• [EXERCISE]: If an entry below holds a picture, leave the picture out and print the rest exactly.

• [DATA LISTING]:
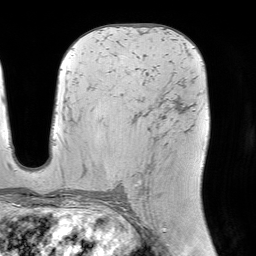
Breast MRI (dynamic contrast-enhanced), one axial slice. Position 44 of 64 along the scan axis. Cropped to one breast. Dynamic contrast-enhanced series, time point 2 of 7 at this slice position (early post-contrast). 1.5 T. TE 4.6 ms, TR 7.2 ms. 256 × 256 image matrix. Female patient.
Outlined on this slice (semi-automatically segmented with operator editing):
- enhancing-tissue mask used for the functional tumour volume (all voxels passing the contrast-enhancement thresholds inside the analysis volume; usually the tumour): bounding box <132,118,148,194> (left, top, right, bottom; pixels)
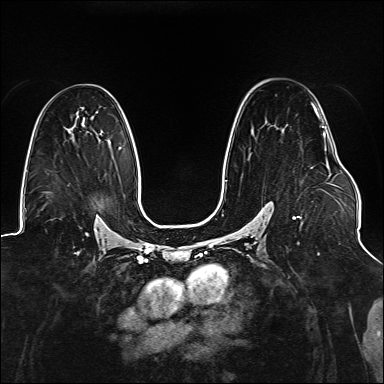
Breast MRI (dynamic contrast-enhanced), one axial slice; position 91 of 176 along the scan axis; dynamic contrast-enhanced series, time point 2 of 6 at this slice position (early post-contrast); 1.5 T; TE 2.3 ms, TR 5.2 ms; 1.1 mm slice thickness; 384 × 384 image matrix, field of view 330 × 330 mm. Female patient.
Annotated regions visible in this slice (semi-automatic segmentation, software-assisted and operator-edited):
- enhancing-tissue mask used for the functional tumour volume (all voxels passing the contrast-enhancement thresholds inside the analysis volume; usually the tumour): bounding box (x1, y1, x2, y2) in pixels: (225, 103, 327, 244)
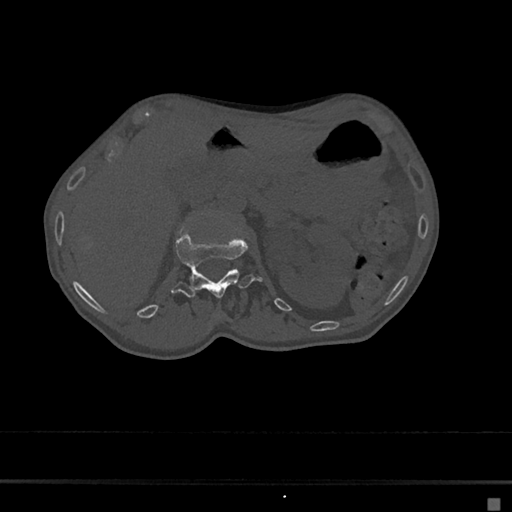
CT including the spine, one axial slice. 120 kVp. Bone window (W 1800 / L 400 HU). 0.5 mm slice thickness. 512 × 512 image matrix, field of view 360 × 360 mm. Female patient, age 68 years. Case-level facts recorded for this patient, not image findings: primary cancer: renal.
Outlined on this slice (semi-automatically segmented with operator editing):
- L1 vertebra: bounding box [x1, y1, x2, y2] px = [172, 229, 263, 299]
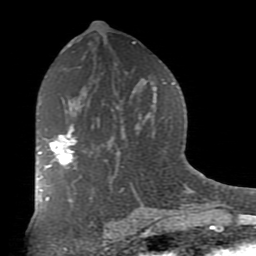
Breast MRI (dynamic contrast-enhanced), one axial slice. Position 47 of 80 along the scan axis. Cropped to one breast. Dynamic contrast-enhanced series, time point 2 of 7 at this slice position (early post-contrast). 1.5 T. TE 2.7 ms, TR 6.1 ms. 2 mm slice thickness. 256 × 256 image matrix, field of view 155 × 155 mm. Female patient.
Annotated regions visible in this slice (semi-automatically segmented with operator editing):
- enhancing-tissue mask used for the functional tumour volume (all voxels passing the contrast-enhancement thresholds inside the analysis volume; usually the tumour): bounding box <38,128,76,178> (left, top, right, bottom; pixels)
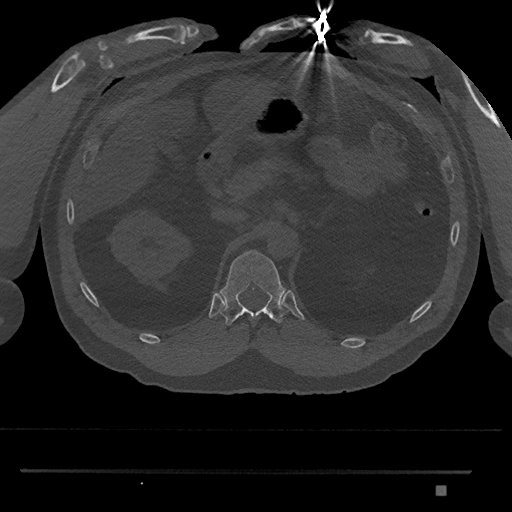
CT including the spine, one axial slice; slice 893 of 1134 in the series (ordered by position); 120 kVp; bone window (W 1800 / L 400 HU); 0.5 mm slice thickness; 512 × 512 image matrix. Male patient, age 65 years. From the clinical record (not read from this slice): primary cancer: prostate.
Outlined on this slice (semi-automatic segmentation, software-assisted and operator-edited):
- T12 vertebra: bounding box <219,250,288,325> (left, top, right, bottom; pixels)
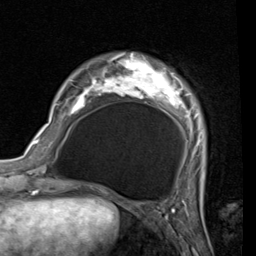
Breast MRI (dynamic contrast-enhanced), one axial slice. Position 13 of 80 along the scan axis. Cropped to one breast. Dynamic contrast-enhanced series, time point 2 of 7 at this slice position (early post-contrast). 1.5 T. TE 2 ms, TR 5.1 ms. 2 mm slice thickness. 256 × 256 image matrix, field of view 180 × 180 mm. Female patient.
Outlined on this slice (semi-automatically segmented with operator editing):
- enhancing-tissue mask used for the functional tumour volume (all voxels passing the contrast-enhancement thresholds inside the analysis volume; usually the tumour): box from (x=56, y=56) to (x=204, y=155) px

• [ANSWER TO THE EXERCISE]:
Breast MRI (dynamic contrast-enhanced), one axial slice. Position 44 of 64 along the scan axis. Cropped to one breast. Dynamic contrast-enhanced series, time point 2 of 7 at this slice position (early post-contrast). 1.5 T. TE 4.6 ms, TR 7.2 ms. 256 × 256 image matrix. Female patient.
Outlined on this slice (semi-automatically segmented with operator editing):
- enhancing-tissue mask used for the functional tumour volume (all voxels passing the contrast-enhancement thresholds inside the analysis volume; usually the tumour): bounding box <132,118,148,194> (left, top, right, bottom; pixels)
Breast MRI (dynamic contrast-enhanced), one axial slice; position 91 of 176 along the scan axis; dynamic contrast-enhanced series, time point 2 of 6 at this slice position (early post-contrast); 1.5 T; TE 2.3 ms, TR 5.2 ms; 1.1 mm slice thickness; 384 × 384 image matrix, field of view 330 × 330 mm. Female patient.
Annotated regions visible in this slice (semi-automatic segmentation, software-assisted and operator-edited):
- enhancing-tissue mask used for the functional tumour volume (all voxels passing the contrast-enhancement thresholds inside the analysis volume; usually the tumour): bounding box (x1, y1, x2, y2) in pixels: (225, 103, 327, 244)
CT including the spine, one axial slice. 120 kVp. Bone window (W 1800 / L 400 HU). 0.5 mm slice thickness. 512 × 512 image matrix, field of view 360 × 360 mm. Female patient, age 68 years. Case-level facts recorded for this patient, not image findings: primary cancer: renal.
Outlined on this slice (semi-automatically segmented with operator editing):
- L1 vertebra: bounding box [x1, y1, x2, y2] px = [172, 229, 263, 299]
Breast MRI (dynamic contrast-enhanced), one axial slice. Position 47 of 80 along the scan axis. Cropped to one breast. Dynamic contrast-enhanced series, time point 2 of 7 at this slice position (early post-contrast). 1.5 T. TE 2.7 ms, TR 6.1 ms. 2 mm slice thickness. 256 × 256 image matrix, field of view 155 × 155 mm. Female patient.
Annotated regions visible in this slice (semi-automatically segmented with operator editing):
- enhancing-tissue mask used for the functional tumour volume (all voxels passing the contrast-enhancement thresholds inside the analysis volume; usually the tumour): bounding box <38,128,76,178> (left, top, right, bottom; pixels)
CT including the spine, one axial slice; slice 893 of 1134 in the series (ordered by position); 120 kVp; bone window (W 1800 / L 400 HU); 0.5 mm slice thickness; 512 × 512 image matrix. Male patient, age 65 years. From the clinical record (not read from this slice): primary cancer: prostate.
Outlined on this slice (semi-automatic segmentation, software-assisted and operator-edited):
- T12 vertebra: bounding box <219,250,288,325> (left, top, right, bottom; pixels)
Breast MRI (dynamic contrast-enhanced), one axial slice. Position 13 of 80 along the scan axis. Cropped to one breast. Dynamic contrast-enhanced series, time point 2 of 7 at this slice position (early post-contrast). 1.5 T. TE 2 ms, TR 5.1 ms. 2 mm slice thickness. 256 × 256 image matrix, field of view 180 × 180 mm. Female patient.
Outlined on this slice (semi-automatically segmented with operator editing):
- enhancing-tissue mask used for the functional tumour volume (all voxels passing the contrast-enhancement thresholds inside the analysis volume; usually the tumour): box from (x=56, y=56) to (x=204, y=155) px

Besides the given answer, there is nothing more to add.